Il Volterrano nasceu em Volterra em 1611 (data fornecida por Baldinucci, seu biógrafo), filho do escultor local Gaspare Franceschini. Foi introduzido à prática artística pelo pai e depois tornou-se aprendiz, também em Volterra, do florentino Cosimo Daddi. Foi notado por Ludovico Guarnacci, um de seus primeiros patrocinadores, e por Curzio Inghirami, irmão do mais influente Giulio, secretário de Cristina de Lorena. Foi precisamente Giulio quem o introduziu no ambiente florentino e garantiu que em 1628 ele entrasse na oficina de Matteo Rosselli, um dos artistas mais cotados da época na cidade. Devido à peste, Franceschini retornou a Volterra um ano depois, onde pintou uma série de afrescos que estão entre suas primeiras obras conhecidas: uma Purificação em Sant'Agostino, uma Assunta anteriormente na congregação dos Capelães da catedral e agora no oratório de Sant'Antonio Abate (1631) e o Sonho de Elias na abadia de San Giusto (1632). Perderam-se, no entanto, os afrescos na abóbada e no coro: são trabalhos onde se percebe a influência de Rosselli, embora uma certa rigidez compositiva ainda reflita o provincialismo de seus primeiros passos.
De volta a Florença, passou cinco meses na oficina de Giovanni da San Giovanni, trabalhando tanto no afresco de altar na igreja de San Felice in Piazza quanto na decoração da sala de audiências nos apartamentos de verão do Palazzo Pitti (hoje Sala di Giovanni da San Giovanni no Museu de Pratas), onde lhe é atribuído um pendente com um monocromo de penas em um vaso (1635). Após a morte de seu mestre (1636), que era o principal artista da corte dos Médici, sempre com o patrocínio de seu conterrâneo Giulio Inghirami, Franceschini foi oficialmente apresentado à corte, tendo uma de suas obras (um afresco portátil perdido, dito "paniera", do qual restam alguns desenhos preparatórios) exposta no Palazzo Pitti.

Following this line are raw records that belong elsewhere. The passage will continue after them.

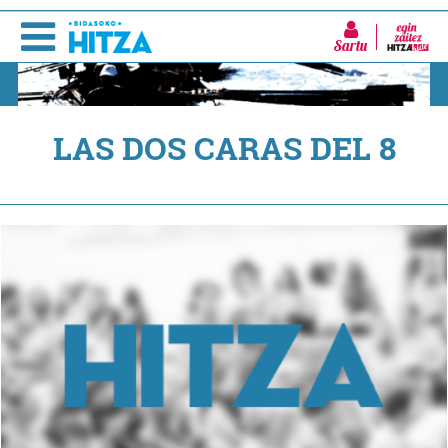
Sartu
LAS DOS CARAS DEL 8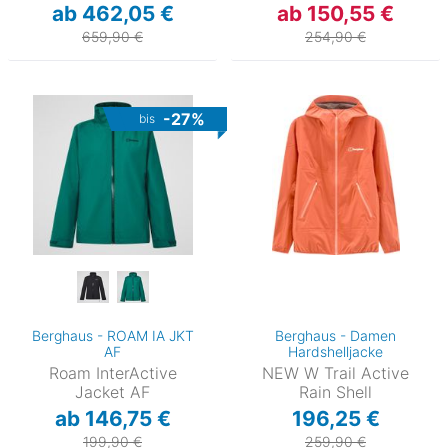
ab 462,05 €
ab 150,55 €
659,90 €
254,90 €
-27%
bis
Berghaus - ROAM IA JKT
Berghaus - Damen
AF
Hardshelljacke
Roam InterActive
NEW W Trail Active
Jacket AF
Rain Shell
ab 146,75 €
196,25 €
199,90 €
259,90 €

Os efeitos dessa iniciativa não tardaram a aparecer, tanto que já no ano seguinte Dom Lorenzo de' Medici lhe confiou a importante tarefa de afrescar um ciclo de afrescos nos loggiados do pátio da Villa La Petraia, com o tema dos "Fasti Medicei". Tornando-se um dos artistas mais apreciados da época, pintou ao longo dos anos cinquenta numerosas obras religiosas, telas de cavalete e alguns afrescos nos palácios da nobreza florentina, como no Palazzo della Gherardesca (para Guido della Gherardesca), no Palazzo di Valfonda (para Cosimo Riccardi), no Palazzo Niccolini (para Filippo Niccolini), no Palazzo di San Clemente (para Tommaso Guadagni e seus filhos), no Palazzo Taddei (para Vincenzo Giraldi), na Villa Medicea di Castello (para o Cardeal Giovan Carlo de' Medici).
Como retratista, retratou algumas das personalidades mais importantes, incluindo o jovem Cosimo III, ainda príncipe, o Papa Alexandre VII, e o amigo Filippo Baldinucci.